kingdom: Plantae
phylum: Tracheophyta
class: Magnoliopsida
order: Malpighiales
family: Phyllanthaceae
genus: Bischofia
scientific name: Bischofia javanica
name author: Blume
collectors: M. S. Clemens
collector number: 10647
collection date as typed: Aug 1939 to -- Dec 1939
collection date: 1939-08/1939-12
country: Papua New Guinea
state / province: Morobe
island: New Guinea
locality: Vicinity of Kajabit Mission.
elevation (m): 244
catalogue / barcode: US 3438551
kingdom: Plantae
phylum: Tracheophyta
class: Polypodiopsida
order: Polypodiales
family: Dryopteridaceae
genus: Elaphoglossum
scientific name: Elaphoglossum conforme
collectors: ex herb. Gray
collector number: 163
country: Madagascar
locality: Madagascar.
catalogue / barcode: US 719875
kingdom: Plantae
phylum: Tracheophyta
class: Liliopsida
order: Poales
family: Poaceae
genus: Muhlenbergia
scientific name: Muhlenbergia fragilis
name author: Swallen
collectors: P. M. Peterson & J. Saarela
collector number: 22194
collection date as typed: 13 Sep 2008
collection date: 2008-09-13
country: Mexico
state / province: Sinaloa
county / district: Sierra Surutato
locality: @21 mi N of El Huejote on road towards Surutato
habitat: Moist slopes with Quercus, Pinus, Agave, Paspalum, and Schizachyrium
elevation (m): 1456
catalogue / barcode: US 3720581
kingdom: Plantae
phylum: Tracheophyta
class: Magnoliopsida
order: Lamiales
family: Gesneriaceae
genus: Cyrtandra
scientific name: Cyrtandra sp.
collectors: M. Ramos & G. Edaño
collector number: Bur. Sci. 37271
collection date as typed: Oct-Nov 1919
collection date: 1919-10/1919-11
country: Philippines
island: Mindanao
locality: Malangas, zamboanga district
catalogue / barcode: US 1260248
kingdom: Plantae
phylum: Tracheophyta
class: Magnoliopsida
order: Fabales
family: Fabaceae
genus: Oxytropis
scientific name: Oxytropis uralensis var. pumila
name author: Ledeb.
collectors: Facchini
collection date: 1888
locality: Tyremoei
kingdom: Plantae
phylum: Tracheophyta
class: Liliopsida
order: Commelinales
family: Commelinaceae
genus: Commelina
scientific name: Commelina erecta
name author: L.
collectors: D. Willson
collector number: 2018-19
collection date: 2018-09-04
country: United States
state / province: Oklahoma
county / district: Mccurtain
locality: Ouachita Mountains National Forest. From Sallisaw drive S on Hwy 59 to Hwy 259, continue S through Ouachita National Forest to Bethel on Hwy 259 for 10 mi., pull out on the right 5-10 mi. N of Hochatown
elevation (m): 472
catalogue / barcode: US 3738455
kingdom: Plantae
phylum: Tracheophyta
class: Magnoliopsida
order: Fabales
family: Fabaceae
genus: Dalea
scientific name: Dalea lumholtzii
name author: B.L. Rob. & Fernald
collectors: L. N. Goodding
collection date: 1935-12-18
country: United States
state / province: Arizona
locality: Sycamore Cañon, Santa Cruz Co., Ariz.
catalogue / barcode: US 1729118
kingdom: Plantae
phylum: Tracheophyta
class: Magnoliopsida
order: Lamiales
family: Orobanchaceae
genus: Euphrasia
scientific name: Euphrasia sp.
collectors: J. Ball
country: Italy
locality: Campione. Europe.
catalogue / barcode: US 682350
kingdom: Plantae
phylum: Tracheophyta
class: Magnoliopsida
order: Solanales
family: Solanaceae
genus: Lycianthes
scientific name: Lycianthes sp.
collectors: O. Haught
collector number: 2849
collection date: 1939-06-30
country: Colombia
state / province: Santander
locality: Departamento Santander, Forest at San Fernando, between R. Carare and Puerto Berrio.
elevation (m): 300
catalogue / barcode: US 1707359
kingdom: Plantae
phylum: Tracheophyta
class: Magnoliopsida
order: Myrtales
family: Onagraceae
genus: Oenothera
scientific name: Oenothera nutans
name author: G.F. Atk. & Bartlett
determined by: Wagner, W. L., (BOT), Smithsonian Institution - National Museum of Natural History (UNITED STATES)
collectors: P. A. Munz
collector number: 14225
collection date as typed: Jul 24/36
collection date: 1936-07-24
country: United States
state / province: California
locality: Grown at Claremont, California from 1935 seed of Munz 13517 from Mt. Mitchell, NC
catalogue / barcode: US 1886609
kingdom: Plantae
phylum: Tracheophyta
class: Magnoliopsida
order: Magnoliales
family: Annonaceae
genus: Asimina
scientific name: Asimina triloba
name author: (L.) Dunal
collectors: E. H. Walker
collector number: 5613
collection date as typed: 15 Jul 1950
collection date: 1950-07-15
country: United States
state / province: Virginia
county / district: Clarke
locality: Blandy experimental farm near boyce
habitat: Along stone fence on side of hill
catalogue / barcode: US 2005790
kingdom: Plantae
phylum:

(Request)
Return, unchanged, every line of the rows from the line containing "locality: Blandy experimental farm near boyce" through the final line of the rows, including both of those lines.

(Full solution)
locality: Blandy experimental farm near boyce
habitat: Along stone fence on side of hill
catalogue / barcode: US 2005790
kingdom: Plantae
phylum:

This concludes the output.